Overall, this was certainly an interesting dessert, and I can see the care that went into crafting it, but, it still wasn't quite balanced for me.  Yes, it had creamy pudding, icy sorbet, and crunchy crispy things, and it had refreshing sorbet to balance the rich pudding, but ... it still wasn't quite right for me.  However, it was my favorite of the desserts.
Mignardises: Coconut Caramel, Coffee Marshmallow.
And, last but not least, after our desserts, we were delivered a little tray of candies, individually wrapped.  There were two types of treats - coffee marshmallows and coconut caramels, one of each for each of us.  I was pretty stuffed, and happily full of sweets, so I threw mine (and the unclaimed extras!) into my purse to enjoy the next morning.

As an aside, I really love it when I get to take something home, as it makes the next day special too.  And obviously, I don't just mean leftovers!  For example, there are places like The French Laundry that send you out the door with cookies and chocolates, or, as I prefer, places that send me with baked goods for the next morning like the kouign amann from Cyrus.  Since Cadence is not a zillion course tasting menu like those aforementioned places, I certainly wasn't expecting a take-home item, and these were just small tokens, but, still, I loved having them as a reminder of my meal, and a tasty treat, the next morning.

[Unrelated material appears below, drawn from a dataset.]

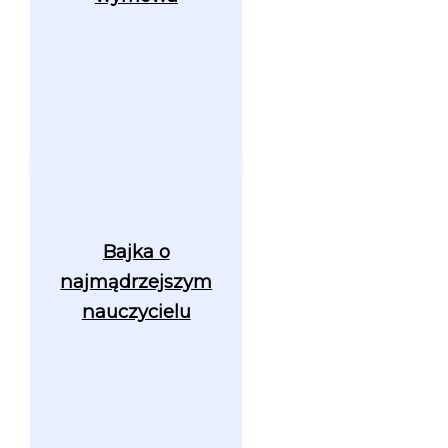
Bajka o
najmądrzejszym
nauczycielu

Both items went perfectly with my morning cup of coffee.  The coconut caramels were really fascinating, a perfect chewy texture, nice and smooth.  I loved the coconut flavor in them.

The marshmallow was just ok.  Maybe I'm just over the fancy marshmallow trend (like the plain ones from Bécasse Bakery in Sydney, the fruity ones from The Bazaar down in Los Angeles, the intense strawberry one from Biscuit Bender, and the really awesome root beer marshmallows from Tout Sweet) .  It had a slight coffee flavor, and was nicely soft and fresh, but, meh, just a marshmallow.